Live cell fluorescence microscopy for detection of H₂O₂ in primary rat islet cells using the H₂O₂ sensor protein HyPer-Peroxi. Primary rat islet cells were infected with HyPer-Peroxi lentivirus at a MOI of 10. Islet cells which expressed the H₂O₂ sensor protein HyPer in peroxisomes (HyPer-Peroxi) were incubated with 500 μmol/l palmitic acid for 24 h (C and D). Shown are representative images at 0 h (A and C) and 24 h (B and D). Fluorescence at 504/520 nm is depicted in red and fluorescence at 427/520 nm is shown in green. Increased H₂O₂ generation is indicated by a color change from green to yellow to red. The group specified as “PA 0 h” comprises cells that were analyzed immediately after NEFA treatment (0 h). Cells specified as “untreated” were cultivated under control conditions in medium with 1% ethanol and the appropriate BSA concentration (BSA:NEFA ratio of 2%: 1 mmol/l) in the absence of NEFAs. E: To quantify the hydrogen peroxide production images of primary rat islet cells were analyzed with the CellR software (Olympus, Hamburg, Germany). The fluorescence intensities of individual cells was measured at 504/520 nm and 427/520 nm and the ratio of both wavelength pairs indicates the H₂O₂ production. Data are means ± SEM from four individual experiments. *P < 0.05 as compared with H₂O₂ production at 0 h (t test, unpaired, two-tailed). (A high-quality digital representation of this figure is available in the online issue.)

FIG. 7.

Localization of H₂O₂ production in RINm5F insulin-producing cells after palmitic acid treatment. Cells that stably expressed the H₂O₂ sensor protein HyPer in peroxisomes (A) or mitochondria (B) and catalase in the cytosol (Cat) or mitochondria (Mito-Cat) were treated with 50 or 100 μmol/l palmitic acid for 24 h. The fluorescence ratio (504/520 nm to 427/520 nm), which is an indicator of H₂O₂ production, was measured spectrofluorometrically. Shown are the changes in the fluorescence ratios after 24 h normalized to the fluorescence ratios of untreated cells. Data are means ± SEM from 10 individual experiments. #P < 0.05 vs. untreated cells (0 μmol/l PA), *P < 0.05, **P < 0.01 vs. control cells (ANOVA/Dunnett test for multiple comparisons).

FIG. 8.

Localization of H₂O₂ production in INS-1E insulin-producing cells after palmitic acid treatment.
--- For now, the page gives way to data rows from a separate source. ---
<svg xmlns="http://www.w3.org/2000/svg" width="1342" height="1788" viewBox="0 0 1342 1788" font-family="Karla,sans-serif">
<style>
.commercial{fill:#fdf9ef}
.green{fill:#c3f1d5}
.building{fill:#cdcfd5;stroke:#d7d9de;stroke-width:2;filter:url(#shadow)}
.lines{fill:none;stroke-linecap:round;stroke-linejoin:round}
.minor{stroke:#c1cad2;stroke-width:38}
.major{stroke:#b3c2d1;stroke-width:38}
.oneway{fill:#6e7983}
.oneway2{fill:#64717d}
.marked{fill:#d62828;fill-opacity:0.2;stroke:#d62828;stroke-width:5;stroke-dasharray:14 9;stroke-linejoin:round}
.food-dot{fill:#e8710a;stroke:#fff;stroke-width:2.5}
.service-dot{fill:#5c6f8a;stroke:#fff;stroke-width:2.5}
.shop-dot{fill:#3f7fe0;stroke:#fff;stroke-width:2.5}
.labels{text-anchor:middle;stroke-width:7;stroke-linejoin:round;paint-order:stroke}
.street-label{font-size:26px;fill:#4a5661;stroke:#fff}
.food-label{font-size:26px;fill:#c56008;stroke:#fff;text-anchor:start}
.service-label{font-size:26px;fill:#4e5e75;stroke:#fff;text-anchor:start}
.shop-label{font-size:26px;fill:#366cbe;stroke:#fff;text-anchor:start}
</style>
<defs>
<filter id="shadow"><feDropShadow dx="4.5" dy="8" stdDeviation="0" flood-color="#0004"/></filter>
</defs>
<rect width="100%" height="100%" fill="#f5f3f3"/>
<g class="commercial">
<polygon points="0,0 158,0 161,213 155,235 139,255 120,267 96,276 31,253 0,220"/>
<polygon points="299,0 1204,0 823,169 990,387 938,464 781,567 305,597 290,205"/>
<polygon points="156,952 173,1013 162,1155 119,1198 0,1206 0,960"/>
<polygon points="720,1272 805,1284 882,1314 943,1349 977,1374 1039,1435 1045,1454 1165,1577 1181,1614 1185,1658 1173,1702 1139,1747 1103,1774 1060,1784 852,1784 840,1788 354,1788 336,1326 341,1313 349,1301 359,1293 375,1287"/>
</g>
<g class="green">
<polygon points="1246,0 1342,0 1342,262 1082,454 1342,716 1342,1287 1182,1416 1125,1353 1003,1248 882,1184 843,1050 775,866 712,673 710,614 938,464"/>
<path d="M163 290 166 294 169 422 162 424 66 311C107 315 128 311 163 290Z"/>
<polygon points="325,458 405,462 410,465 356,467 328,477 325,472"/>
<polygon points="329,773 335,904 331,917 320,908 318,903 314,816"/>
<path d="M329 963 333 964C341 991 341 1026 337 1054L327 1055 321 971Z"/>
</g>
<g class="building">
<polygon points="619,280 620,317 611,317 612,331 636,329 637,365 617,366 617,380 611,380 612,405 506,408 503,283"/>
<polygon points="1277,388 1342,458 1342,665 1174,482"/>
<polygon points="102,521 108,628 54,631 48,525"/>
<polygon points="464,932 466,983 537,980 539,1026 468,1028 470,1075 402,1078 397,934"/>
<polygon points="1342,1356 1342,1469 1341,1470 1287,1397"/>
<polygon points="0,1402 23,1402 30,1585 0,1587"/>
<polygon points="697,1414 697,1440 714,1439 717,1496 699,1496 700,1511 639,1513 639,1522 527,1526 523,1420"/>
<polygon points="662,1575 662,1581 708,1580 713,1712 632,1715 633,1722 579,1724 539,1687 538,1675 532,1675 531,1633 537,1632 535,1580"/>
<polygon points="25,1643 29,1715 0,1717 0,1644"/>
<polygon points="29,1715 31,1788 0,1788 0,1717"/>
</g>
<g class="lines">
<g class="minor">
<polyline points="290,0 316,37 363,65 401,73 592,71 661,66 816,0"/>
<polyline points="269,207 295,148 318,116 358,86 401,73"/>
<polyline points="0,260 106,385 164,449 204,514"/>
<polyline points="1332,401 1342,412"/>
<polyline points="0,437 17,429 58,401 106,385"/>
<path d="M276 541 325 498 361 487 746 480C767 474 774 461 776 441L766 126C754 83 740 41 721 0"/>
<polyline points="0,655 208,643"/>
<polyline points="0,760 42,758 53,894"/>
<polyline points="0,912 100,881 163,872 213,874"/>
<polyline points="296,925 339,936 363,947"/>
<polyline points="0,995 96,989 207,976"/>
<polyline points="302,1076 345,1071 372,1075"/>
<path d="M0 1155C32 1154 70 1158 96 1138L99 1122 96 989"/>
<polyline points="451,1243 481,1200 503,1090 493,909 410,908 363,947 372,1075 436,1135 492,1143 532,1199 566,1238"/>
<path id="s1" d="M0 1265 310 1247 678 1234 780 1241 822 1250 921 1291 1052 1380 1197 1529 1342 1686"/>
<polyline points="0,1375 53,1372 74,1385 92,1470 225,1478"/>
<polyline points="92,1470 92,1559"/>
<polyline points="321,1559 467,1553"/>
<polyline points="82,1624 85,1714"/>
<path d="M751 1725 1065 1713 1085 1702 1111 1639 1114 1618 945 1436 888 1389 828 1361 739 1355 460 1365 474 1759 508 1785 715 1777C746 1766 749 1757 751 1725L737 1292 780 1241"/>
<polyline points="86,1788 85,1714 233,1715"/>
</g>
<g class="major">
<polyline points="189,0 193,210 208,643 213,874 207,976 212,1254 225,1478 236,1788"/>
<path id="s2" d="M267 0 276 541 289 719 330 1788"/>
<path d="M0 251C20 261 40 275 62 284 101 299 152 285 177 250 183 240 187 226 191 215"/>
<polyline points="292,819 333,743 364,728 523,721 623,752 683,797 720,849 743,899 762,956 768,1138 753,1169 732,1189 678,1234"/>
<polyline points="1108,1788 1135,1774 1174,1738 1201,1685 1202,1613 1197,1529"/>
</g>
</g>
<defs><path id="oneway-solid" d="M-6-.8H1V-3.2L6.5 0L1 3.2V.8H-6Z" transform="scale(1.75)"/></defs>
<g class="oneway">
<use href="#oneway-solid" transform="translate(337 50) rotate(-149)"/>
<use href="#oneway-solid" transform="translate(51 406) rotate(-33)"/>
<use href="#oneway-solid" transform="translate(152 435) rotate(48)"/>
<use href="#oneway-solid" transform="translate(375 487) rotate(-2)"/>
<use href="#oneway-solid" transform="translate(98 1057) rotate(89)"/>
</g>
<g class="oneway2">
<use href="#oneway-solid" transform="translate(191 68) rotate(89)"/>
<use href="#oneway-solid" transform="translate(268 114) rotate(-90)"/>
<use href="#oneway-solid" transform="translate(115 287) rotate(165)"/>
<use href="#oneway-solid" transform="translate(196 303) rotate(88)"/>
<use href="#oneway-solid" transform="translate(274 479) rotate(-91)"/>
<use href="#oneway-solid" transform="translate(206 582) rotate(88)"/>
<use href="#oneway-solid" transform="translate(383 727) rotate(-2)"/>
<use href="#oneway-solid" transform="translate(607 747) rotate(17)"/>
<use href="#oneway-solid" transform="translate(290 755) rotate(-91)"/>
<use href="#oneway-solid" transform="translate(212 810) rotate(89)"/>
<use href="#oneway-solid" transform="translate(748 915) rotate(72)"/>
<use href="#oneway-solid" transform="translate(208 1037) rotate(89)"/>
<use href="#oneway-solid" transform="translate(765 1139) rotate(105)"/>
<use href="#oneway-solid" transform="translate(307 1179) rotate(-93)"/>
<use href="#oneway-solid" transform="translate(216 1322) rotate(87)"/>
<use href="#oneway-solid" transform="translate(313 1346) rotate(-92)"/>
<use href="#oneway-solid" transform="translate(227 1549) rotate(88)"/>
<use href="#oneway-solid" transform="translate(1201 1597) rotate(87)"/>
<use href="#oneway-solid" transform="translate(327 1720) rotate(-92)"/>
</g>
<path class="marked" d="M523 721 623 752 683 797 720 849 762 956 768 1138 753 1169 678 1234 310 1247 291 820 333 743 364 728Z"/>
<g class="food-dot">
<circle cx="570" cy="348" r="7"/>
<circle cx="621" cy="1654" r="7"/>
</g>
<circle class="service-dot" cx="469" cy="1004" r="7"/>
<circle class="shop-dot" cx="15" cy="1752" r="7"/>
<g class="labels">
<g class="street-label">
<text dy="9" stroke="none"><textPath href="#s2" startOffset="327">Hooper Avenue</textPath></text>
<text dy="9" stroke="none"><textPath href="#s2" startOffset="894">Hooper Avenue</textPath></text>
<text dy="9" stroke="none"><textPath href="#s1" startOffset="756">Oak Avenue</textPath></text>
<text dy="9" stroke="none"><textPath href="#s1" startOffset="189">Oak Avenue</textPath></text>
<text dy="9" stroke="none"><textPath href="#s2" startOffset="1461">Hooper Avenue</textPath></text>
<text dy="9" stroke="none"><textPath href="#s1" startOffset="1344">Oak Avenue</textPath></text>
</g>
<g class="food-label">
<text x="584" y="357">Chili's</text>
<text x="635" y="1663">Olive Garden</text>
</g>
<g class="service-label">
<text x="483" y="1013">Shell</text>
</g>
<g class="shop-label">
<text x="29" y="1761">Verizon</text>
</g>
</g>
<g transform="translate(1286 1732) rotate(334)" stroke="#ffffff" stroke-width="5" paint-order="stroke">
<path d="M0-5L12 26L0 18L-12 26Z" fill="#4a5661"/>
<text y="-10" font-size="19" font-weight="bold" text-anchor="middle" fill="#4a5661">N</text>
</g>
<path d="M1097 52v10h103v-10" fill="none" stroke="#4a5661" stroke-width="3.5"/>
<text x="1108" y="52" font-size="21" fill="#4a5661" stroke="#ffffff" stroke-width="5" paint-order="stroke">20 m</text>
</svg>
Cells that stably expressed the H₂O₂ sensor protein HyPer in the peroxisomes or the mitochondria were treated with 500 μmol/l palmitic acid for 24 h. The fluorescence ratio (504/520 nm to 427/520 nm), which is an indicator of H₂O₂ production, was measured spectrofluorometrically. Shown are the changes in the fluorescence ratios after 24 h normalized to the fluorescence ratios of untreated cells. Data are means ± SEM from 14 individual experiments. *P < 0.05 vs. HyPer-Peroxi; ##< 0.01 vs. untreated cells (t test, unpaired, two-tailed).